**Assignment**
Using the passage on US nuclear cooperation agreements, explain in one to three sentences why these agreements are called "123 agreements" and what their safeguards are meant to prevent.
*** Given text ***
Finally, the big point that I make here concerns the prospect for a cascade of virtual, if not overt, nuclear proliferation in the Middle East. I am sceptical of cascade theory, namely that nuclear proliferation by one state would trigger a cascade of proliferation, or that the development of a nuclear energy programme by one state would trigger a cascade of virtual, if not overt, nuclear proliferation. A good article was recently published in the journal International Security that critiques cascade theory to telling effect. However, whilst we are focused on the JCPOA one little matter is slipping under the radar and not attracting anywhere near the same attention, but is highly relevant I would argue.
Under the United States Atomic Energy Act Washington can sign nuclear energy and nuclear technology cooperation agreements with other states, however when doing so the US must sign an agreement on nuclear cooperation that stipulates the nonproliferation safeguards to be put into place to prevent the diversion of nuclear materials or technologies to a nuclear weapon programme. These agreements are known as “123 agreements” after Section 123 of the Atomic Energy Act which mandates them. What is not so well known is that the Trump administration is currently negotiating a 123 agreement with Saudi Arabia. Both Saudi Arabia and the United Arab Emirates, currently fighting a proxy war against Iran in Yemen, have ambitious nuclear energy programmes. The US has previously signed a 123 agreement with the UAE that sets stringent safeguard standards, known as “the gold standard,” and it precludes the UAE from enriching uranium or reprocessing plutonium. However, Saudi Arabia would like to negotiate something less than the gold standard and the Trump administration might agree to this, even to the extent of not precluding uranium enrichment and plutonium reprocessing, Saudi goals, which would be a major reversal of US policy.
*** End of Given text ***
*** Provided information ***
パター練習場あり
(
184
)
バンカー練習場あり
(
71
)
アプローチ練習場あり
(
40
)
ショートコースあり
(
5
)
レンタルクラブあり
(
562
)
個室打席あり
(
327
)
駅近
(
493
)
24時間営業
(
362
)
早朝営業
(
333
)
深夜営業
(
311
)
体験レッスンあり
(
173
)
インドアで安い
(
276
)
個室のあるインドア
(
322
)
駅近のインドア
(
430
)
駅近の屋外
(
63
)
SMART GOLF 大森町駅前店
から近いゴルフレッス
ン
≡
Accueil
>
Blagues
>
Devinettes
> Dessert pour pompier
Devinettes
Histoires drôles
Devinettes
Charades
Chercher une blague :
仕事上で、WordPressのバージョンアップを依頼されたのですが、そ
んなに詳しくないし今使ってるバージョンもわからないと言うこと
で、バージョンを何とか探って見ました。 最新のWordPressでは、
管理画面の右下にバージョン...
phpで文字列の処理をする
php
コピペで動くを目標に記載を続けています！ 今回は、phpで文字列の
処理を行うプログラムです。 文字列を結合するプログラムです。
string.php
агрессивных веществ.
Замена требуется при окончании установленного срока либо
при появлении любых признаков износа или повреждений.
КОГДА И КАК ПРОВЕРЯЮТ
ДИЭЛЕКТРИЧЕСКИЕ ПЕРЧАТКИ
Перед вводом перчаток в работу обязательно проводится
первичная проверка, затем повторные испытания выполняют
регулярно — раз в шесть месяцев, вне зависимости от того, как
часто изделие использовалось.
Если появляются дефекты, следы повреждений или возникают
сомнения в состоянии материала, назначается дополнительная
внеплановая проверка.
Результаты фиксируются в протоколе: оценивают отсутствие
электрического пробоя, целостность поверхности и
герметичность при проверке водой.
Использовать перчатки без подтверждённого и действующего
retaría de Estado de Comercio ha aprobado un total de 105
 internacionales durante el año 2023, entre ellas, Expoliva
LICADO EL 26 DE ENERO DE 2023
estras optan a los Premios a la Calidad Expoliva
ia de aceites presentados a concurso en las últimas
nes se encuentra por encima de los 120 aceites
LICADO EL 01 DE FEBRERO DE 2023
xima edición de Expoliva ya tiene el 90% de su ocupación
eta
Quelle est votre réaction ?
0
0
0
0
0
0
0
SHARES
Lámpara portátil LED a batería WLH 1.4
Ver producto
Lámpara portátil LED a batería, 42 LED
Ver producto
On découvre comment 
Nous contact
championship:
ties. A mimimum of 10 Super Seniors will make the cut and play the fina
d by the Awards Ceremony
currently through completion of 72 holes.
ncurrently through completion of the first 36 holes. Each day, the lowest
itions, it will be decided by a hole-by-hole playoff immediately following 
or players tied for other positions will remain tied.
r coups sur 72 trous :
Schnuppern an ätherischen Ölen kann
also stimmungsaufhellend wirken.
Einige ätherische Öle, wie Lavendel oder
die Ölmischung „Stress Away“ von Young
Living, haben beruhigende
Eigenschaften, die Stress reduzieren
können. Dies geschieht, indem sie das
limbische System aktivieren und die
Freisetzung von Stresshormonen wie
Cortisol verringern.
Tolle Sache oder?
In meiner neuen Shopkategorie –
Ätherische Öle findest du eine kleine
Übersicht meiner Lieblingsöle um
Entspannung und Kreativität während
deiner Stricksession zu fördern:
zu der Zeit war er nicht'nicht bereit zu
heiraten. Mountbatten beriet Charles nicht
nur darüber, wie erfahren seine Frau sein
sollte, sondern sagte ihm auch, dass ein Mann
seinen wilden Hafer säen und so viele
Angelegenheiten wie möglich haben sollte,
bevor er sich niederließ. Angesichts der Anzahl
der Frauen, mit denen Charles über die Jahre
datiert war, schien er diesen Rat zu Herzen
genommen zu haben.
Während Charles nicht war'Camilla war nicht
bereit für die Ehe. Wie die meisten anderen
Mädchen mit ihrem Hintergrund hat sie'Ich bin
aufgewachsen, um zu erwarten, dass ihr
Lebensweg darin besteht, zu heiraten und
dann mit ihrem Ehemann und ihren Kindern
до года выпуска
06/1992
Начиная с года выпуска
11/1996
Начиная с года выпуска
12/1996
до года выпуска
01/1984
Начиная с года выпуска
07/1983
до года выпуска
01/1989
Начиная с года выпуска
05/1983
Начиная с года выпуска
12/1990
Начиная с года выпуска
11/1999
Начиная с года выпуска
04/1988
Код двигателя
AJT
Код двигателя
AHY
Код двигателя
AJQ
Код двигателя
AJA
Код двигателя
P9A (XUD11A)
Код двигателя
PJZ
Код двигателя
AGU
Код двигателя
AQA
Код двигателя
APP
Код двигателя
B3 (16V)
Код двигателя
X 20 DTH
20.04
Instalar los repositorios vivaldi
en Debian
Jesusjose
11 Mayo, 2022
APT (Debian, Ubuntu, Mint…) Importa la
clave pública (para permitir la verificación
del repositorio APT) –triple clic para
*** End of Provided information ***
**Solution to the exercise**
They are named after Section 123 of the United States Atomic Energy Act, which mandates them. Their safeguards are meant to prevent nuclear materials or technologies from being diverted to a nuclear weapon program.